■ ABOUT THIS EXERCISE
Among the entries below, find each line with "земледѣлія" and show it.

■ GIVEN INFORMATION
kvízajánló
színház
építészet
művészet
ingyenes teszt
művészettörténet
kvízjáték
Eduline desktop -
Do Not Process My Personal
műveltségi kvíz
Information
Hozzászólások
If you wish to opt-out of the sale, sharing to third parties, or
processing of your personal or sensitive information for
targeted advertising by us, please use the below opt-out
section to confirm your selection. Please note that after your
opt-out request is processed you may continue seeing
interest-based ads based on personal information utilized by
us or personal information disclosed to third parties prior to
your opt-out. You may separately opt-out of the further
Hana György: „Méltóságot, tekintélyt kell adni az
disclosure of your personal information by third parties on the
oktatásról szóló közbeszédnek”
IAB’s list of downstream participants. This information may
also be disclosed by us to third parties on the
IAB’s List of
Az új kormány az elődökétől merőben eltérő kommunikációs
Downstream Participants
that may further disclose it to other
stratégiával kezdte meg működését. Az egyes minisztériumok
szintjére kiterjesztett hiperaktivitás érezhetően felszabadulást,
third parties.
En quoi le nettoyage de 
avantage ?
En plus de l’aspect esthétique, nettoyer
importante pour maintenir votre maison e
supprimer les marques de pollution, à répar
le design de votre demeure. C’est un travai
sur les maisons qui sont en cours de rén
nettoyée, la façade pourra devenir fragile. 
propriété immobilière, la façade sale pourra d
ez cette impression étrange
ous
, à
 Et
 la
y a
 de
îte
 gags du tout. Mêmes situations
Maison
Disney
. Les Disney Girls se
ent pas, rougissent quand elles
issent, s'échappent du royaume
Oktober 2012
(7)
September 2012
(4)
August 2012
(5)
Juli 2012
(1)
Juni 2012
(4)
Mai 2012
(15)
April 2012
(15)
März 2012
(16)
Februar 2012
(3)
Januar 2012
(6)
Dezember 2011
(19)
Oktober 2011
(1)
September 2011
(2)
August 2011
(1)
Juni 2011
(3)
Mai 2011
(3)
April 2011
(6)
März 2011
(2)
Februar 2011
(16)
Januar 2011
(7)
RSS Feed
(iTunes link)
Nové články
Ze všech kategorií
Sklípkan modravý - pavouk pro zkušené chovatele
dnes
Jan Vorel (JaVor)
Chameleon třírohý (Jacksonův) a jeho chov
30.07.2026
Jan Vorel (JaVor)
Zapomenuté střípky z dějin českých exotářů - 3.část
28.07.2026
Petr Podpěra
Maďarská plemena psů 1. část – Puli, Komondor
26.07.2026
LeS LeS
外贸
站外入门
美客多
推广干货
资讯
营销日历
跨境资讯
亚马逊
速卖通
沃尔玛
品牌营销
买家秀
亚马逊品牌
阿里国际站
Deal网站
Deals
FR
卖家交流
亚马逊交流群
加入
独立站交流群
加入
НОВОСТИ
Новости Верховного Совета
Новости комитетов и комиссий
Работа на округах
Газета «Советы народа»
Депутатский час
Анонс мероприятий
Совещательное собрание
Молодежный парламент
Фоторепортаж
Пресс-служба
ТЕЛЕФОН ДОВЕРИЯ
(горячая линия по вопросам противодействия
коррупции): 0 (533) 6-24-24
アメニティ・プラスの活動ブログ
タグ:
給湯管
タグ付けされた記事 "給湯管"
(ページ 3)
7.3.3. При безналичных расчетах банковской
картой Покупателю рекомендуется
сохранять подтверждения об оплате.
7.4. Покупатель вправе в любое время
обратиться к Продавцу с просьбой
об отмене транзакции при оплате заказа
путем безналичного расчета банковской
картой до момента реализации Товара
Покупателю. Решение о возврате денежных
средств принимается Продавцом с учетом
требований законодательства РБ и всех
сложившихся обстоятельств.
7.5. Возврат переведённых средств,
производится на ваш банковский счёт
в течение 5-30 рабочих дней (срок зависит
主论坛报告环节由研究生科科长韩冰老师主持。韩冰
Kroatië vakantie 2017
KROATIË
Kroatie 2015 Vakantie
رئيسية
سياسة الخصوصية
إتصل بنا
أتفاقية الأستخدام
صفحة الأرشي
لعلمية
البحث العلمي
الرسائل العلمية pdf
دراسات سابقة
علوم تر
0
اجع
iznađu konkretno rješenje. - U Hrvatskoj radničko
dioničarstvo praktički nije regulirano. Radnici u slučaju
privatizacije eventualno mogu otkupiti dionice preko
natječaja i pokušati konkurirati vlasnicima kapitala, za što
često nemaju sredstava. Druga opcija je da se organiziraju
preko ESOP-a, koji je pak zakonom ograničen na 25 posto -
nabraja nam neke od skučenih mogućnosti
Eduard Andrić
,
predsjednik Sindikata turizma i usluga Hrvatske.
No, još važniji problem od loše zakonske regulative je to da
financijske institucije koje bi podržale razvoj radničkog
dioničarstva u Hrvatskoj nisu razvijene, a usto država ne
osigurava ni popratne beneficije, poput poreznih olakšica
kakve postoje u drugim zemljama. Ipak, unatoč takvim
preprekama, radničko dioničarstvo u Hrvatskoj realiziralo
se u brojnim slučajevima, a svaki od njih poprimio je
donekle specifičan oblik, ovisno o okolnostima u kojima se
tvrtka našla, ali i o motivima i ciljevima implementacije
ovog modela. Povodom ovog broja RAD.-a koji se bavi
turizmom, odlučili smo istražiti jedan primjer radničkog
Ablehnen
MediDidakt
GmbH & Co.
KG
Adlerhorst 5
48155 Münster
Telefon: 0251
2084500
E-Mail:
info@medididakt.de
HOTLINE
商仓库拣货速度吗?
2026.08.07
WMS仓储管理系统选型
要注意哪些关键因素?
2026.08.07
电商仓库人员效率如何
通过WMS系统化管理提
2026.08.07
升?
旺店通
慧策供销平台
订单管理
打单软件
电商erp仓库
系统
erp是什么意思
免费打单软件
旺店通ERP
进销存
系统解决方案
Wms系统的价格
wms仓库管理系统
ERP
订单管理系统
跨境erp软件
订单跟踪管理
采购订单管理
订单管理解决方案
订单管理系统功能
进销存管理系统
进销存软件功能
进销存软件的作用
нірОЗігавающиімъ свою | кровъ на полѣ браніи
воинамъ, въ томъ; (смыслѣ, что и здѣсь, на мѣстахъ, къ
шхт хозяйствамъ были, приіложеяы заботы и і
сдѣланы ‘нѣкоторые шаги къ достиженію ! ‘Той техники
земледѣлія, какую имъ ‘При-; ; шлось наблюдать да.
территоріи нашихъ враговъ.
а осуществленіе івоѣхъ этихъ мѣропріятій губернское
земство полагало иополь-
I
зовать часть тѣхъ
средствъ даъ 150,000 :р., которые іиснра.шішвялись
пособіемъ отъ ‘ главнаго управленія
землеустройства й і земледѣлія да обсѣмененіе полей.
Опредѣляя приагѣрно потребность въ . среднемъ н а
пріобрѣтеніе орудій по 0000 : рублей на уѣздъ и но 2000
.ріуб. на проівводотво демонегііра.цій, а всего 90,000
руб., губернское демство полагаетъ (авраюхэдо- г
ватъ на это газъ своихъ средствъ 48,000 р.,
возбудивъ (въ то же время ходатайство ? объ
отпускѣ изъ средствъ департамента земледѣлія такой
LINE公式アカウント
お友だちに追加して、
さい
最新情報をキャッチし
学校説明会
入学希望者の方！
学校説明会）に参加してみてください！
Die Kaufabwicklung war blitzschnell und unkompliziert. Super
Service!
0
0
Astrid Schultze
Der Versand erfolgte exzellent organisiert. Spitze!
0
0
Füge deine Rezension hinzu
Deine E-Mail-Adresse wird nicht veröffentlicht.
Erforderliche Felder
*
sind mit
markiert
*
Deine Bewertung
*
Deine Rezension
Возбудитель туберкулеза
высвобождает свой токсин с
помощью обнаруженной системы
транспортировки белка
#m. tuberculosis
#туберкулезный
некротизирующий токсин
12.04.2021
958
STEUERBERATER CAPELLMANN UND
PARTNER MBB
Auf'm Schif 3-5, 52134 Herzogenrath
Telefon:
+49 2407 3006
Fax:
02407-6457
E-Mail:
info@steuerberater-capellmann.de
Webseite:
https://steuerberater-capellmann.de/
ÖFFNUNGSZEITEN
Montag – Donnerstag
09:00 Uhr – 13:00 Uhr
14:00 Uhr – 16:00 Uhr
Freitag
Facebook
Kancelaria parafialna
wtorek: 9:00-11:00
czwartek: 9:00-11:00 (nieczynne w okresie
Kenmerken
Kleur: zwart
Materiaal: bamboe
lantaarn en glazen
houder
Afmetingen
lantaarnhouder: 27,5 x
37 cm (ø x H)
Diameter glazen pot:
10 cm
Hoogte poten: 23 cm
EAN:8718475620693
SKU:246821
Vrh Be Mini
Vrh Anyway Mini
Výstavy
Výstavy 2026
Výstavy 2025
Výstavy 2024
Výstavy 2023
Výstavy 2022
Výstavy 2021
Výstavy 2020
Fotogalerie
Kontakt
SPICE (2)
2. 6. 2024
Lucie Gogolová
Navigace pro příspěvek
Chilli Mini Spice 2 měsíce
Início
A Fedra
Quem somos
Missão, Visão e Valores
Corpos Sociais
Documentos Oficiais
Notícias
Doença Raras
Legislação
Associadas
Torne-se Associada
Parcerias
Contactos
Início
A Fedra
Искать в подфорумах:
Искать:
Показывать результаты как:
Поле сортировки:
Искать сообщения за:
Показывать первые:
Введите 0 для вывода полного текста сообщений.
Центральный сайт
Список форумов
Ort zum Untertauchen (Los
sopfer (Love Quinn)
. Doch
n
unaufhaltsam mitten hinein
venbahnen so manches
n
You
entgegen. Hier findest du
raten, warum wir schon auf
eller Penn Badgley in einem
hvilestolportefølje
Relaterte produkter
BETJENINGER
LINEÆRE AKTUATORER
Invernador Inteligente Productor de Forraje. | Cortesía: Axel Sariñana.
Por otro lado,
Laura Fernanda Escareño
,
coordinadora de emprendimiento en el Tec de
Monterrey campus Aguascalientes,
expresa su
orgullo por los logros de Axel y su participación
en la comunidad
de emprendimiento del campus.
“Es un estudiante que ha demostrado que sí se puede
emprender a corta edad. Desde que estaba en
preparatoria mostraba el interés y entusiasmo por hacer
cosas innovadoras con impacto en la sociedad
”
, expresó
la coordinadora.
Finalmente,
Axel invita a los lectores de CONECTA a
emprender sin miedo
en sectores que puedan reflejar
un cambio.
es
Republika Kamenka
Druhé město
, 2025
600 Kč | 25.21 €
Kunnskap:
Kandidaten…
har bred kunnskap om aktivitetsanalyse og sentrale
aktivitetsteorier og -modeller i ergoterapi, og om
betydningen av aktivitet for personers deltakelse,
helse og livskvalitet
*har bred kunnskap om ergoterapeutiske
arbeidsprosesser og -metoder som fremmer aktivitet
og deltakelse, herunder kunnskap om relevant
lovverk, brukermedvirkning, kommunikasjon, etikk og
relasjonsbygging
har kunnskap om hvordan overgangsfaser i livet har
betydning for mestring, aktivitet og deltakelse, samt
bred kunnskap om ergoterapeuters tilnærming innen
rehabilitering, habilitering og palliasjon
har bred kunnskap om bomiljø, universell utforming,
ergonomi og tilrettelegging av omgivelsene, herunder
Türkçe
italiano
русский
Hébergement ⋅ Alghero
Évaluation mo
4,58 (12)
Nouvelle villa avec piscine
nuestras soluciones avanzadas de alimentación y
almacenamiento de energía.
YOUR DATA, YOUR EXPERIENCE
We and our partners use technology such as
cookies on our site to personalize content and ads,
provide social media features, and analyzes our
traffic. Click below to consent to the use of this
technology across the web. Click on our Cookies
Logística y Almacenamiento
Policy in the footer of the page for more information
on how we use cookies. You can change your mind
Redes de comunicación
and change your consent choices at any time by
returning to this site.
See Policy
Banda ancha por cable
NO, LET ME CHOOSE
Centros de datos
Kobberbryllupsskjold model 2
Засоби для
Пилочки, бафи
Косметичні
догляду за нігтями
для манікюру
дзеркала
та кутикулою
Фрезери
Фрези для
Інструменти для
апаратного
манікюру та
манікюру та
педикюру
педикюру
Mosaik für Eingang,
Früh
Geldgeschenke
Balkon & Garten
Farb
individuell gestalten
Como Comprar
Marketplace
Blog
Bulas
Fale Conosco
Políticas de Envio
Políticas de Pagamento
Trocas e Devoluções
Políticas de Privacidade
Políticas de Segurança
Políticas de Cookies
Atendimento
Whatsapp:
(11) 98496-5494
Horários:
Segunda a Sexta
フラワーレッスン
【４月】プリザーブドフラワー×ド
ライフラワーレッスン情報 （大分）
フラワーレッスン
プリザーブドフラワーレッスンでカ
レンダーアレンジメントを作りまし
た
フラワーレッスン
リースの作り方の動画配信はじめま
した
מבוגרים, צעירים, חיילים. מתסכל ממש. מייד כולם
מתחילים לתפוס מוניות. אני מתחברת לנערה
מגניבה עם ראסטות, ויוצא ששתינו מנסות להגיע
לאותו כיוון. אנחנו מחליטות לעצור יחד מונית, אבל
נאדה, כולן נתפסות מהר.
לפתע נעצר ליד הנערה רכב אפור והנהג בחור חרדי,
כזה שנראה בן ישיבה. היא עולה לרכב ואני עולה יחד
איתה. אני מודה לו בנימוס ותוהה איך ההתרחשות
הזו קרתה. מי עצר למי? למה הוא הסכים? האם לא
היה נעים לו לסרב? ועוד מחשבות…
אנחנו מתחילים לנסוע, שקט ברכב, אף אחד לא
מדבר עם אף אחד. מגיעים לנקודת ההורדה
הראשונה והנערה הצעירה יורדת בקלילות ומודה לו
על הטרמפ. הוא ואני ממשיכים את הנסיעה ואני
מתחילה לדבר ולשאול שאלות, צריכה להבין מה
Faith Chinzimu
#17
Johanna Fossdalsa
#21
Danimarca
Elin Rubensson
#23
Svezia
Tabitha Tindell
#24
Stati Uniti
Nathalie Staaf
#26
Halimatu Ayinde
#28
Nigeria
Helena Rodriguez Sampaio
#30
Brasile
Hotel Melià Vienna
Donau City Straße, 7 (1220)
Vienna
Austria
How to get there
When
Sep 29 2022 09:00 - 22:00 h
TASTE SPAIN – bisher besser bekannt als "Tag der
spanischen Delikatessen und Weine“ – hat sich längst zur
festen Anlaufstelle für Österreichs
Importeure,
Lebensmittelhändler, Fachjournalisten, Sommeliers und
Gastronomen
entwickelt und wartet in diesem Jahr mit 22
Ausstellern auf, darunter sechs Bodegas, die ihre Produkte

■ ANSWER TO THIS TASK
земледѣлія, какую имъ ‘При-; ; шлось наблюдать да.
землеустройства й і земледѣлія да обсѣмененіе полей.
отпускѣ изъ средствъ департамента земледѣлія такой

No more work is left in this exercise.